L’esclusione della punibilità per particolare tenuità del fatto può applicarsi anche al reo con precedenti penali? Una recente sentenza della Suprema Corte sull’argomento.

Categoria : Diritto Penale | Sottocategoria : Particolare tenuità del fatto

Applicazione dell'istituto della particolare tenuità del fatto a fronte della presenza di precedenti penali in capo all'imputato. 

L’esclusione della punibilità per particolare tenuità del fatto può applicarsi anche al reo con precedenti penali? Una recente sentenza della Suprema Corte sull’argomento.

Introduzione.

Il Legislatore, attraverso l’art. 131 bis c.p., ha introdotto l’importante istituto della esclusione della punibilità per particolare tenuità del fatto che si applica qualora il comportamento del reo non sia abituale e l’offesa cagionata dal fatto reato sia di particolare tenuità.

Trattasi di una disposizione che trova larghissimo utilizzo qualora, ad esempio, si proceda per un furto di irrisorie somme di denaro e/o beni di poco valore; tuttavia, anche in questi casi, la sua applicazione può essere esclusa quando venga accertata un’abitualità del reo nella commissione di reati, che può essere agevolmente desunta dalla presenza sul casellario giudiziale di precedenti penali.

Con sentenza n. 8302/2022 del 10 marzo 2022, la IV sezione della Corte di Cassazione ha meglio precisato il concetto di abitualità della condotta, affermando che non è sufficiente il mero riferimento a precedenti penali in capo al reo, dovendo il Giudice invece vagliare se l’imputato ha commesso più reati della stessa indole e/o vi sia una dichiarazione di delinquenza abituale, professionale o per tendenza.   

L’art. 131 bis c.p.: l’esclusione della punibilità per particolare tenuità del fatto.

L’art. 131 bis c.p., inserito nel codice penale attraverso l’art. 1 comma 2 del D.Lgs. 28/2015, introduce una causa di esclusione della punibilità: l'istituto trova applicazione solo qualora siano rispettati alcuni presupposti, tra i quali figura, innanzitutto, la commissione di un reato per il quale sia prevista la pena edittale detentiva non superiore, nel massimo, a cinque anni e sempre che non vi siano elementi incompatibili con la tenuità del fatto, come, ad esempio, il fatto che l'autore abbia agito per motivi abietti o futili, con crudeltà, anche in danno di animali, o abbia adoperato sevizie o abbia approfittato delle condizioni di minorata difesa della vittima, anche in riferimento all'età della stessa ovvero quando la condotta abbia cagionato o dalla medesima siano derivate, quali conseguenze non volute, la morte o le lesioni gravissime di una persona (ex art. 131 bis, comma 4).

• [Materiale fornito]
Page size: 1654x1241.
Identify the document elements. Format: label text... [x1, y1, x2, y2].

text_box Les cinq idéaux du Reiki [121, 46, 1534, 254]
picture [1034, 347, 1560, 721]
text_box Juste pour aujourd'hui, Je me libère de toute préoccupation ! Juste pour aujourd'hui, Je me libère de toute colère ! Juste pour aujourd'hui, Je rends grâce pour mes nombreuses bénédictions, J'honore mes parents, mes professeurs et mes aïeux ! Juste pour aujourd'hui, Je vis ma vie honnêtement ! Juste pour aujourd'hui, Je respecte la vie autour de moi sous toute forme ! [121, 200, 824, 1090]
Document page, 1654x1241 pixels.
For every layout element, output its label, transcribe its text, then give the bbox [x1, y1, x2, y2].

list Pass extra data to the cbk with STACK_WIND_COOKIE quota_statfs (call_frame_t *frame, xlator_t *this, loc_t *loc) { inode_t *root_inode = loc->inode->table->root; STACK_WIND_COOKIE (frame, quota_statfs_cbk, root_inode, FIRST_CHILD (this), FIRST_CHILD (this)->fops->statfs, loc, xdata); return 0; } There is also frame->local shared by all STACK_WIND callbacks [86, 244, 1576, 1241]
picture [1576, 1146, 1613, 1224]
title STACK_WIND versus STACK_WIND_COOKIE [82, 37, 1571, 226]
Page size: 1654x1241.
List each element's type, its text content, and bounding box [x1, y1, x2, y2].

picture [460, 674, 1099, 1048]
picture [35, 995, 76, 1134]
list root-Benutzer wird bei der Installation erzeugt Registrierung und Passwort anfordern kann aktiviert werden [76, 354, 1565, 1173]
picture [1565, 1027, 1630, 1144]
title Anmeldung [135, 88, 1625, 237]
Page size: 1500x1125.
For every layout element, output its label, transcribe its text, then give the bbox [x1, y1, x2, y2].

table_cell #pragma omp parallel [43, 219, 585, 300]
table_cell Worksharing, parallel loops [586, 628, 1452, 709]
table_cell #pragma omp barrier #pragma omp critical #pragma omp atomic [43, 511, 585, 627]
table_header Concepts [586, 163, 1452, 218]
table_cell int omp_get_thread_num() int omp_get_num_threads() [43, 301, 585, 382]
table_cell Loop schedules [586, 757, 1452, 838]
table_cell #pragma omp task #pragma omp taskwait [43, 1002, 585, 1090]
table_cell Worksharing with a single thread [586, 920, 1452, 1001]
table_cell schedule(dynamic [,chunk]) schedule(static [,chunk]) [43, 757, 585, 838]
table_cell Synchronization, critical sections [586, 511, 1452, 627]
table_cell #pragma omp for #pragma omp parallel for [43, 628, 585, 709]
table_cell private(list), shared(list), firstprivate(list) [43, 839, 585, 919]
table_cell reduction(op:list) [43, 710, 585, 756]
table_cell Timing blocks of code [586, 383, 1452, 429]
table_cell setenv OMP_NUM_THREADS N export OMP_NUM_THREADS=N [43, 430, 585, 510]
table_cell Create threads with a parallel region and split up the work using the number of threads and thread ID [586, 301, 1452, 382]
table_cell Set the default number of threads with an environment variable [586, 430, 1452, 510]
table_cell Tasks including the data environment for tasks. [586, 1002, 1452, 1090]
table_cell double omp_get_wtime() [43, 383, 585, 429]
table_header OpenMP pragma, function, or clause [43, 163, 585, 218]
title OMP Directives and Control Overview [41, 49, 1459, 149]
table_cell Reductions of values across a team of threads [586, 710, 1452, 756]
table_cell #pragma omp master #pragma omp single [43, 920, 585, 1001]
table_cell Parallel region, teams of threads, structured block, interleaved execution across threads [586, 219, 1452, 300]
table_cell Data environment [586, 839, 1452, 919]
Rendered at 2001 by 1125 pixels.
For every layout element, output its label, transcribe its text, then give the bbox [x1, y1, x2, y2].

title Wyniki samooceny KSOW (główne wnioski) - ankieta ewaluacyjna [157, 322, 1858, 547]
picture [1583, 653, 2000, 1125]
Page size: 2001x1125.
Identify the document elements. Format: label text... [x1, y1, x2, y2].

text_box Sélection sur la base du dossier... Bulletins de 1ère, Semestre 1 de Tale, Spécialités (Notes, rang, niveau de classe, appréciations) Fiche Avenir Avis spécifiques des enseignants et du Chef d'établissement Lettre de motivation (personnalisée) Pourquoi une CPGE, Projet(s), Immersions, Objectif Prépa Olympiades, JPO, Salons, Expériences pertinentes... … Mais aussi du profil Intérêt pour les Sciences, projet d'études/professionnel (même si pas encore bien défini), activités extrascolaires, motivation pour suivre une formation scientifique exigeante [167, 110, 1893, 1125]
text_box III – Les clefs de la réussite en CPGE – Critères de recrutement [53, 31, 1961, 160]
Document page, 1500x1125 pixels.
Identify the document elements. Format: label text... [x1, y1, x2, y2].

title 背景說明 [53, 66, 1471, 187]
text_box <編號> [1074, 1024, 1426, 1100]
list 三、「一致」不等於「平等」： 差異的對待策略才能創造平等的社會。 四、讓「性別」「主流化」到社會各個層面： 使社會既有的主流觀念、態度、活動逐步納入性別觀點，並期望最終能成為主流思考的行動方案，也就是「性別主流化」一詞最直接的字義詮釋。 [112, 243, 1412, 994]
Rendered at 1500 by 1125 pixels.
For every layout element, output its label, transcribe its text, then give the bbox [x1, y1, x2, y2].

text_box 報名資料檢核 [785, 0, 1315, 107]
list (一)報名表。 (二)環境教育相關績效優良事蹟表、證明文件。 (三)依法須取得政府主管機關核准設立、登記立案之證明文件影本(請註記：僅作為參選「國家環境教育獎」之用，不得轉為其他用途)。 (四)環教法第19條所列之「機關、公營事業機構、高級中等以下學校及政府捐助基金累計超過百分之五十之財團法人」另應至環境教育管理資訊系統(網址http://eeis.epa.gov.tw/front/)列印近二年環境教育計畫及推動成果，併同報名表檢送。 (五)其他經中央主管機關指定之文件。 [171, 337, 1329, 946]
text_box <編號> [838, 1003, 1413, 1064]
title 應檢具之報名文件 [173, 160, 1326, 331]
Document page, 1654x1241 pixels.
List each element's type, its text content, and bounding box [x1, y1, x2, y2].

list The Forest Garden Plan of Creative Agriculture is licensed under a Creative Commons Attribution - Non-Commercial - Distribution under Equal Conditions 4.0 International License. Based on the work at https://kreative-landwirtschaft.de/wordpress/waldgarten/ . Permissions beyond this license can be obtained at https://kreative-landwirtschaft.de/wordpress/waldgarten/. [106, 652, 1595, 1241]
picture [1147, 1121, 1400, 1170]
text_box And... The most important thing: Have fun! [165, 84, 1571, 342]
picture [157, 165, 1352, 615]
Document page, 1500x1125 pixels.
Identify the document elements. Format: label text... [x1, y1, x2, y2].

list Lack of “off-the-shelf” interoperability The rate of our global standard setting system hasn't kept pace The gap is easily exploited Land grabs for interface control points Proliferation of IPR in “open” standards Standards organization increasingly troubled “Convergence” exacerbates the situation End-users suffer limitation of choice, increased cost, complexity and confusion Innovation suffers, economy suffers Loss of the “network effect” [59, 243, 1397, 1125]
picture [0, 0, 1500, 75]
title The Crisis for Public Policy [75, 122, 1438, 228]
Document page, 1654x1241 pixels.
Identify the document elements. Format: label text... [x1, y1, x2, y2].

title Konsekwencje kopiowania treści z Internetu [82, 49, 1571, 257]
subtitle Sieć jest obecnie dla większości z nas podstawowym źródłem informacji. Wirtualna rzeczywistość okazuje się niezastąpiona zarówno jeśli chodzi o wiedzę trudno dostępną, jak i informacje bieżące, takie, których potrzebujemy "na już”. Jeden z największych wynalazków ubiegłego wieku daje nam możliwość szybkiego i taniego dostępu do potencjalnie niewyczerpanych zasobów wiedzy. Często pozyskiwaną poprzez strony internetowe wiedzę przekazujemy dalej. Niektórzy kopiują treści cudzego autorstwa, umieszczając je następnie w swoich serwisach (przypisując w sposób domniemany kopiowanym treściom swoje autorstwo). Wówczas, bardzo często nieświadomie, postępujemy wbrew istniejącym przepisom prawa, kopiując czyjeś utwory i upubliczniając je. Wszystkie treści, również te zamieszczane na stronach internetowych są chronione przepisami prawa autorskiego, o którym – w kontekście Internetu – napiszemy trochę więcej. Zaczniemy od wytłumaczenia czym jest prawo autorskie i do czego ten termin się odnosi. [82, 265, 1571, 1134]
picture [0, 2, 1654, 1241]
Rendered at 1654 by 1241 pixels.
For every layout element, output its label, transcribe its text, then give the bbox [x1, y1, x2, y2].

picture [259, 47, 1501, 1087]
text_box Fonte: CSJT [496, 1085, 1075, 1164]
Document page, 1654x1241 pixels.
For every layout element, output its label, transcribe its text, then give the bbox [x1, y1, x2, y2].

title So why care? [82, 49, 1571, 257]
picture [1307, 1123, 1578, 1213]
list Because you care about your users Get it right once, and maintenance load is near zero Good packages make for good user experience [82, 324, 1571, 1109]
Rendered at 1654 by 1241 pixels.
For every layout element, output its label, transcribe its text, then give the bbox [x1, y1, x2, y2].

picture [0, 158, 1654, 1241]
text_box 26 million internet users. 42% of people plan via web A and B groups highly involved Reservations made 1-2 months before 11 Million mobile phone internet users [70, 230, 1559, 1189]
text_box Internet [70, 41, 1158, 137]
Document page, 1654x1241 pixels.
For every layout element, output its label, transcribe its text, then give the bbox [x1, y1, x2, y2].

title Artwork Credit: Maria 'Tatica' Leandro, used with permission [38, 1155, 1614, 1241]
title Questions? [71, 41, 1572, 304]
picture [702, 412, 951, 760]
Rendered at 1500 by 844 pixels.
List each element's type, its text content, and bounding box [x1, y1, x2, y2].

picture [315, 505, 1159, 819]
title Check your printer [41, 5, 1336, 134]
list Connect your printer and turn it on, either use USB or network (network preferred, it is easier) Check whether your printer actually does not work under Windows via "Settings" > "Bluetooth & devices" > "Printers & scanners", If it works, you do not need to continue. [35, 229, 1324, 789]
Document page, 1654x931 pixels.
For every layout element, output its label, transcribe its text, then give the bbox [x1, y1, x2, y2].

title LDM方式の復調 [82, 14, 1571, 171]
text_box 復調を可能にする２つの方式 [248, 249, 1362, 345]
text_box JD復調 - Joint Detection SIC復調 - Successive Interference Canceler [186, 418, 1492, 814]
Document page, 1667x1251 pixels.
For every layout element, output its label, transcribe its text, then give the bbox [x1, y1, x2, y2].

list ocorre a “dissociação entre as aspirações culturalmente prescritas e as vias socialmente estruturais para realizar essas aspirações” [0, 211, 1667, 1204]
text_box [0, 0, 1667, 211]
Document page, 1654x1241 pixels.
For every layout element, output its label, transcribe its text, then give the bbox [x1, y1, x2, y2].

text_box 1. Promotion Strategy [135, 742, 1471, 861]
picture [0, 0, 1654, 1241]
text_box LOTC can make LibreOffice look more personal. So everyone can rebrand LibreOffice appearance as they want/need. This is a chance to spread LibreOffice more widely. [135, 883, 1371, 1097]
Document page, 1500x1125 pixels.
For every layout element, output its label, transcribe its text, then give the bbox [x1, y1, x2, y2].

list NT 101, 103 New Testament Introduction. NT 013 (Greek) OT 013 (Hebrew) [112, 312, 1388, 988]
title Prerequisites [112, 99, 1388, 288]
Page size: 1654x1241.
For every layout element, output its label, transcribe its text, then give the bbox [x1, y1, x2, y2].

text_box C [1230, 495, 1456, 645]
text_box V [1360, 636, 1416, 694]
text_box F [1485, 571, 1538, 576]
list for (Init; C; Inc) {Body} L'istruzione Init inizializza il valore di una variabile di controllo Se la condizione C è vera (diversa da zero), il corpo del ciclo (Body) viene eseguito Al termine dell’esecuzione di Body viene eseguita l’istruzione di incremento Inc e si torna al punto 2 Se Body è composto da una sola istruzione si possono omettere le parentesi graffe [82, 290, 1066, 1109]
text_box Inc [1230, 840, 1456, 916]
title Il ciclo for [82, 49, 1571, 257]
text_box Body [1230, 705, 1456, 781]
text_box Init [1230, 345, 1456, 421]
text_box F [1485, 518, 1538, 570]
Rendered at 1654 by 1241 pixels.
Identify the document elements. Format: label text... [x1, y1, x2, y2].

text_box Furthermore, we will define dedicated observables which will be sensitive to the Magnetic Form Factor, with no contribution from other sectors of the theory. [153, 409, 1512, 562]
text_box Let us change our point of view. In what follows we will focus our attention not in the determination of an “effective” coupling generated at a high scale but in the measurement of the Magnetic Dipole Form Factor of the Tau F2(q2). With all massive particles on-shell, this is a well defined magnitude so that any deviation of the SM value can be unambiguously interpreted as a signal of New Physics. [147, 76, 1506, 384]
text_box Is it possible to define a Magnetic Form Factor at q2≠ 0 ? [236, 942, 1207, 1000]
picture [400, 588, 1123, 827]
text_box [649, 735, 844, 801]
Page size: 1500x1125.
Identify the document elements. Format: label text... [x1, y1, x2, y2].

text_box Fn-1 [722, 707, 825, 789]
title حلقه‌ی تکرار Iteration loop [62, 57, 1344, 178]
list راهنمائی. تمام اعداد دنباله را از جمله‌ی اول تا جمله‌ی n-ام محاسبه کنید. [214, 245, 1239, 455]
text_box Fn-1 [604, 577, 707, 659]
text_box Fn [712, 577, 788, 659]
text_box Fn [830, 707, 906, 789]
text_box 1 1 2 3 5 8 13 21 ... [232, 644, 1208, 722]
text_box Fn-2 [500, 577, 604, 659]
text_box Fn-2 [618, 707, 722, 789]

• [Consegna] Stampa il passo del brano sulla particolare tenuità del fatto che va da "Trattasi di una" fino a "o per tendenza.". Le voci non hanno alcun legame con il brano.

• [Risposta scritta]
Trattasi di una disposizione che trova larghissimo utilizzo qualora, ad esempio, si proceda per un furto di irrisorie somme di denaro e/o beni di poco valore; tuttavia, anche in questi casi, la sua applicazione può essere esclusa quando venga accertata un’abitualità del reo nella commissione di reati, che può essere agevolmente desunta dalla presenza sul casellario giudiziale di precedenti penali.

Con sentenza n. 8302/2022 del 10 marzo 2022, la IV sezione della Corte di Cassazione ha meglio precisato il concetto di abitualità della condotta, affermando che non è sufficiente il mero riferimento a precedenti penali in capo al reo, dovendo il Giudice invece vagliare se l’imputato ha commesso più reati della stessa indole e/o vi sia una dichiarazione di delinquenza abituale, professionale o per tendenza.